Chinese business executive

Dai Chunning (戴春宁 (戴春寧, Daì Chūnníng); born February 1962) is a former Chinese business executive. He served as the deputy general manager of the China Export & Credit Insurance Corporation (also known as Sinosure) from 2012 to 2013.

Dai began his career as a bank loans administrator in Wuzhong, Ningxia. He then made his way up the ranks of the Industrial and Commercial Bank of China in Ningxia, then was transferred to work in Beijing under the national risk management division. He then worked in the loans administration and general operations departments of the Exim Bank of China.
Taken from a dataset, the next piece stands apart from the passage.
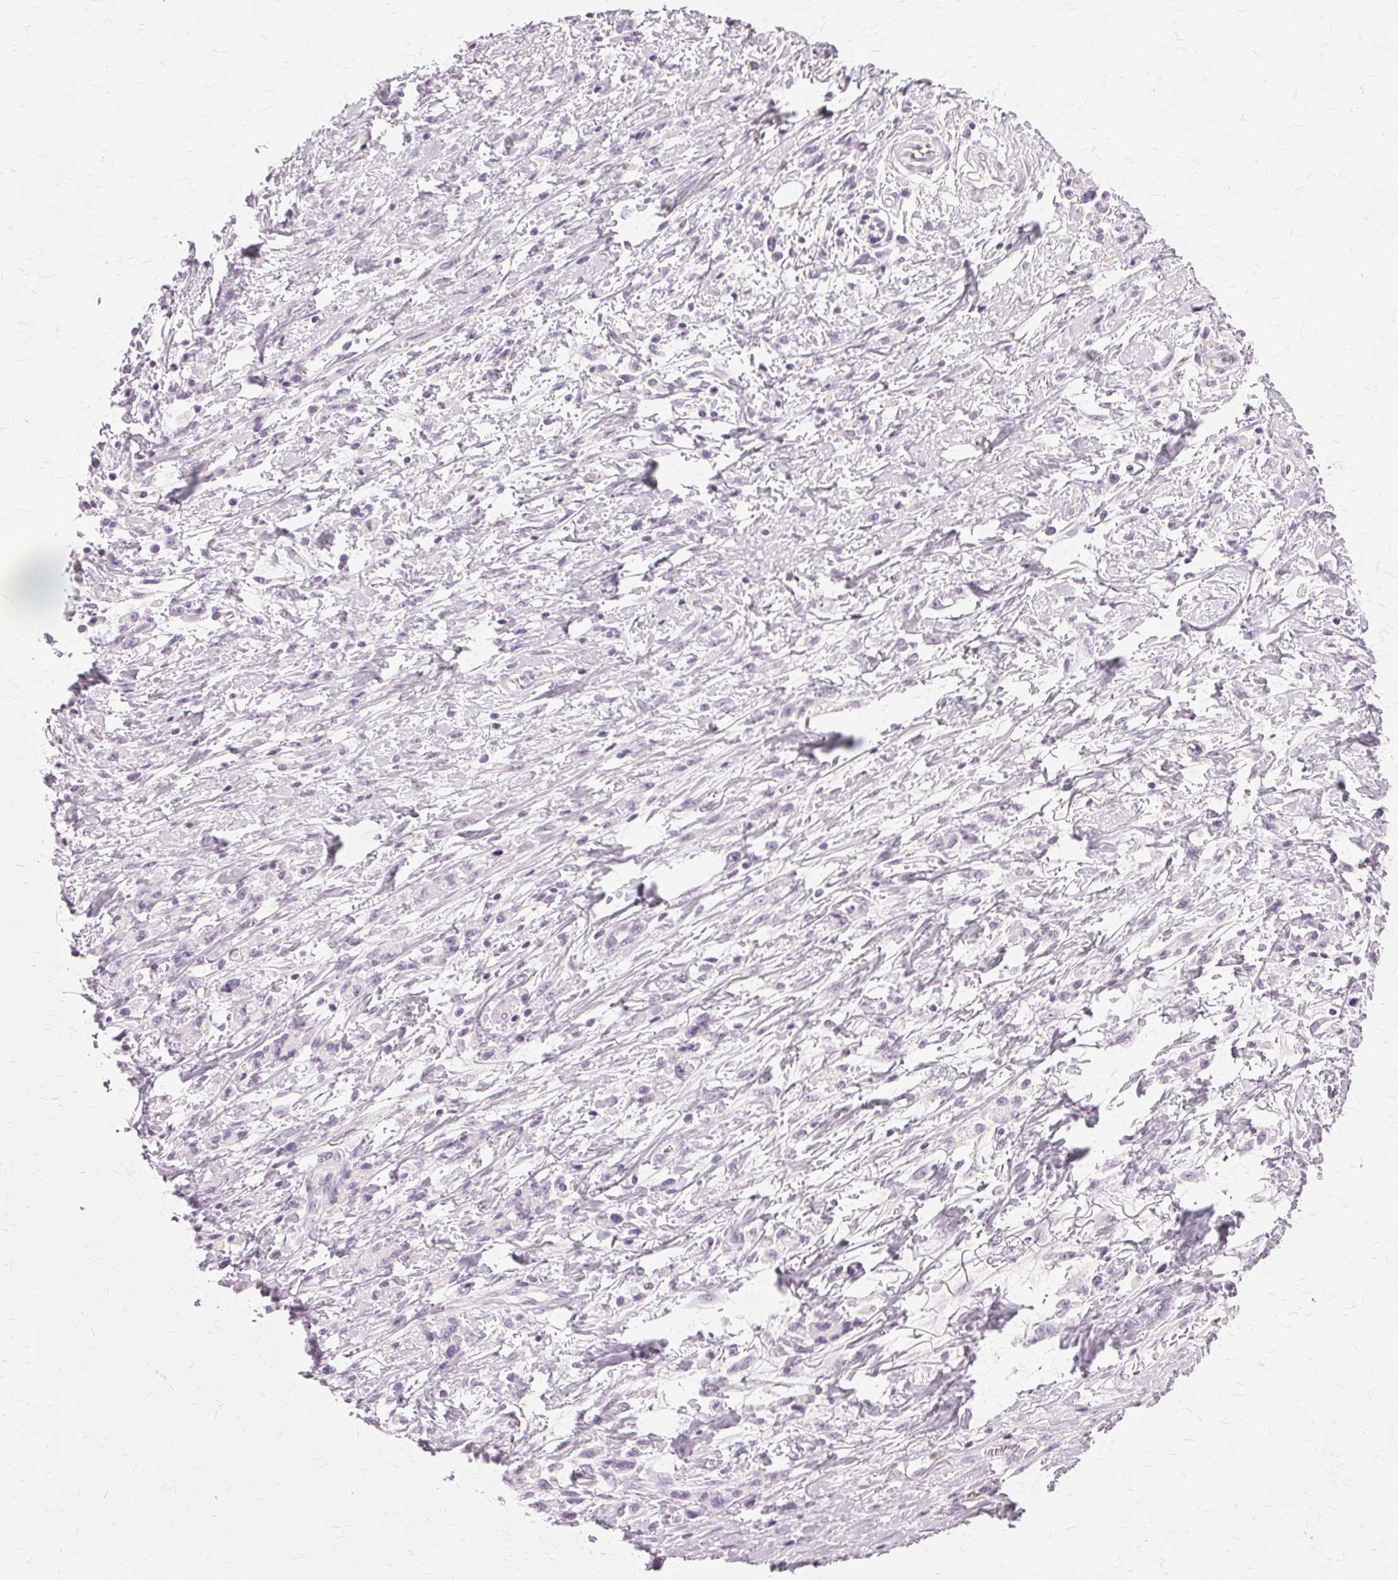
{"staining": {"intensity": "negative", "quantity": "none", "location": "none"}, "tissue": "stomach cancer", "cell_type": "Tumor cells", "image_type": "cancer", "snomed": [{"axis": "morphology", "description": "Adenocarcinoma, NOS"}, {"axis": "topography", "description": "Stomach"}], "caption": "Immunohistochemical staining of stomach adenocarcinoma exhibits no significant expression in tumor cells.", "gene": "SLC45A3", "patient": {"sex": "female", "age": 84}}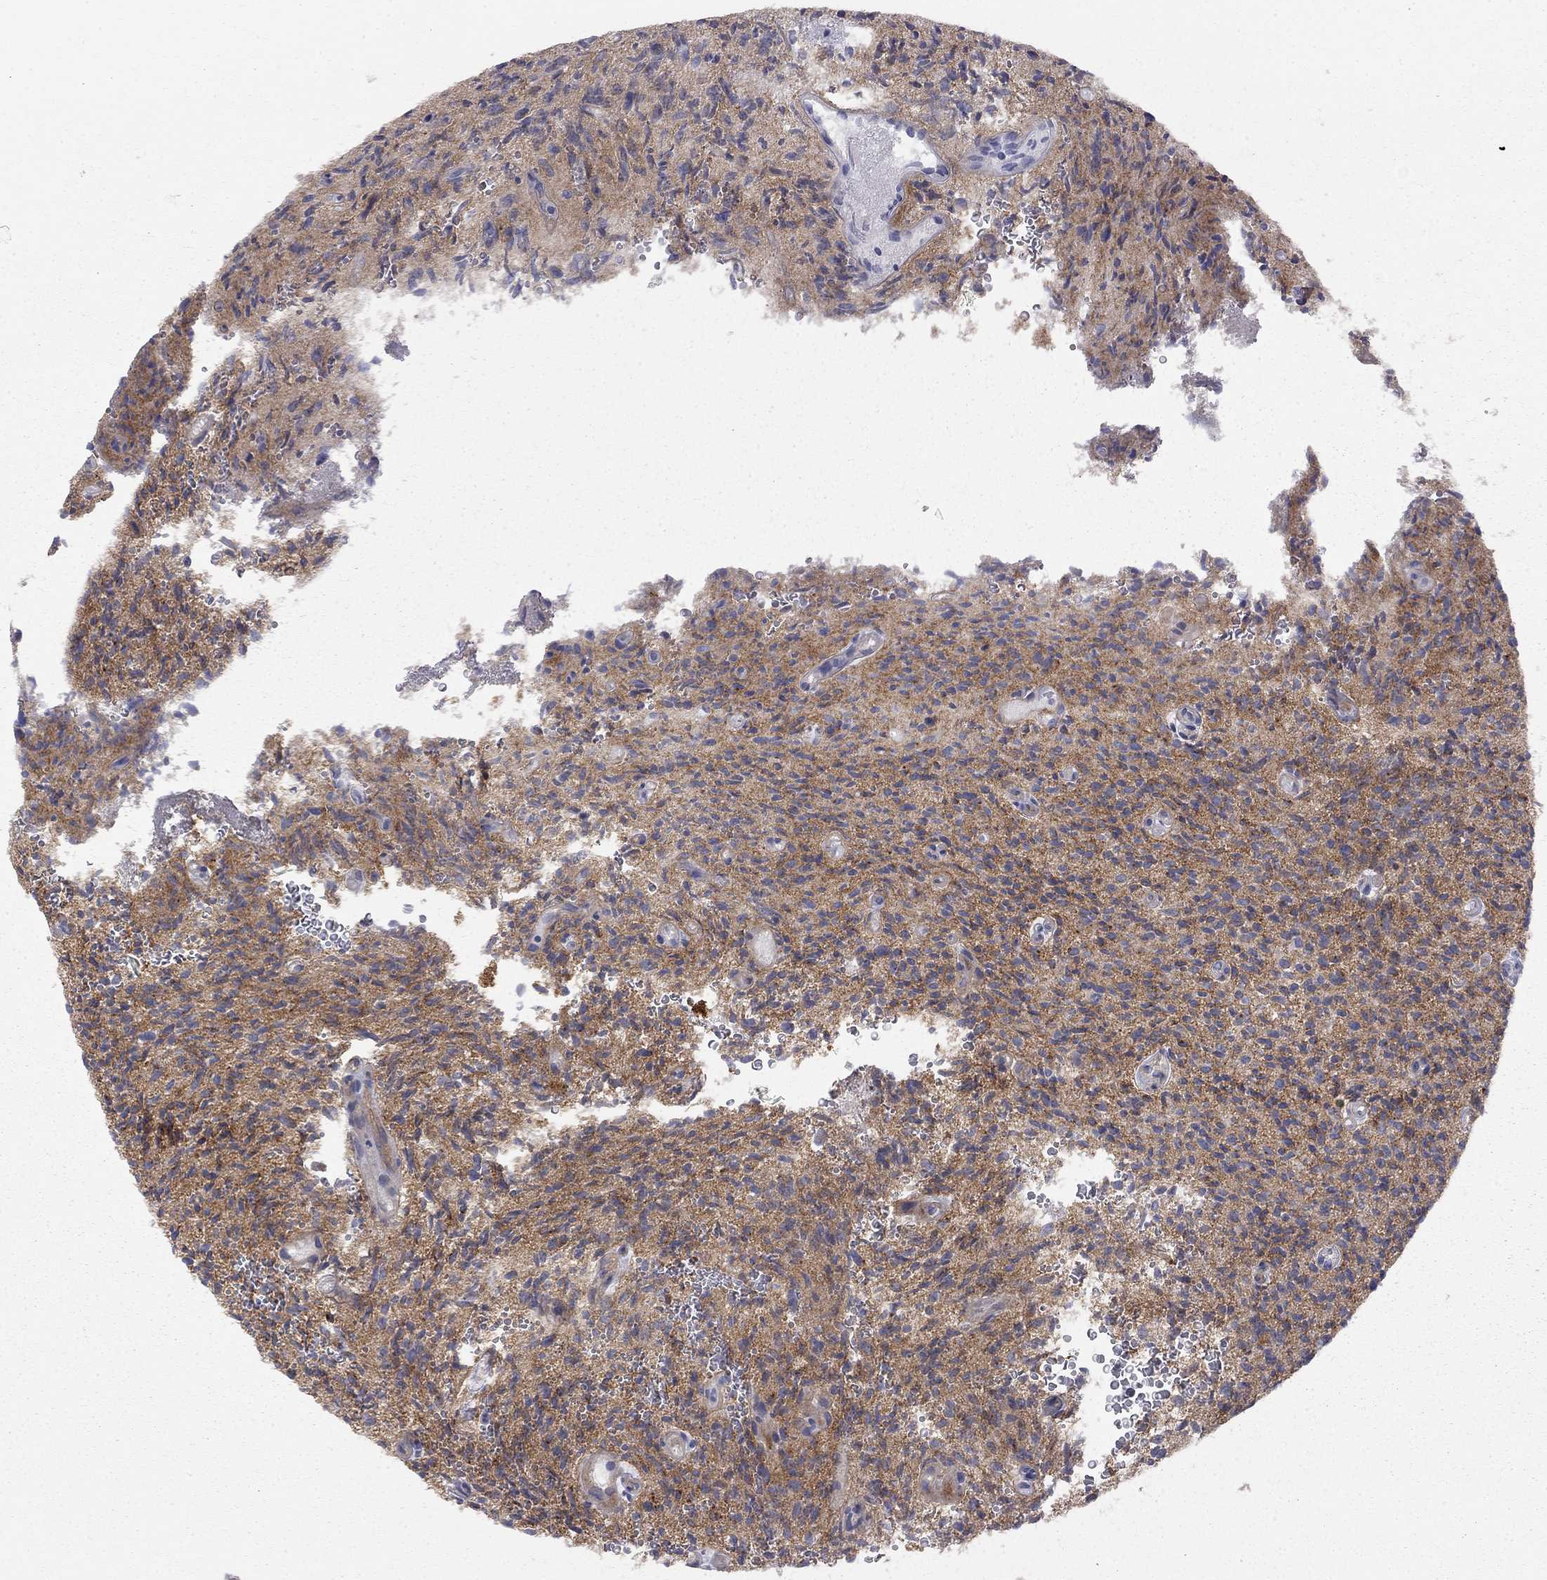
{"staining": {"intensity": "strong", "quantity": "<25%", "location": "cytoplasmic/membranous"}, "tissue": "glioma", "cell_type": "Tumor cells", "image_type": "cancer", "snomed": [{"axis": "morphology", "description": "Glioma, malignant, High grade"}, {"axis": "topography", "description": "Brain"}], "caption": "This is a histology image of immunohistochemistry (IHC) staining of high-grade glioma (malignant), which shows strong expression in the cytoplasmic/membranous of tumor cells.", "gene": "GPRC5B", "patient": {"sex": "male", "age": 64}}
In March 2010 he was promoted to lead the general services division of the bank. Beginning in August 2011 he served as the chief assistant to the bank's president. In April 2012 he began working for Sinosure as a vice-president. As he was a senior executive at a state-owned corporation, he also held the rank of a department-prefecture level official on China's civil service hierarchy.

On December 1, 2013, Dai was detained for investigation for "severe violations of discipline and law" by the Central Commission for Discipline Inspection, the Communist Party's anti-graft agency. The investigation concluded in June 2014 that Dai "embezzled massive amounts of public funds with his associates, took massive bribes personally or in association with others, abused his position of power for his personal interests and those of related companies" and that he "committed adultery." He was then expelled from the Chinese Communist Party. On October 21, 2014, Dai was indicted by prosecution organs in Hebei province and arrested to face charges of bribery and embezzlement.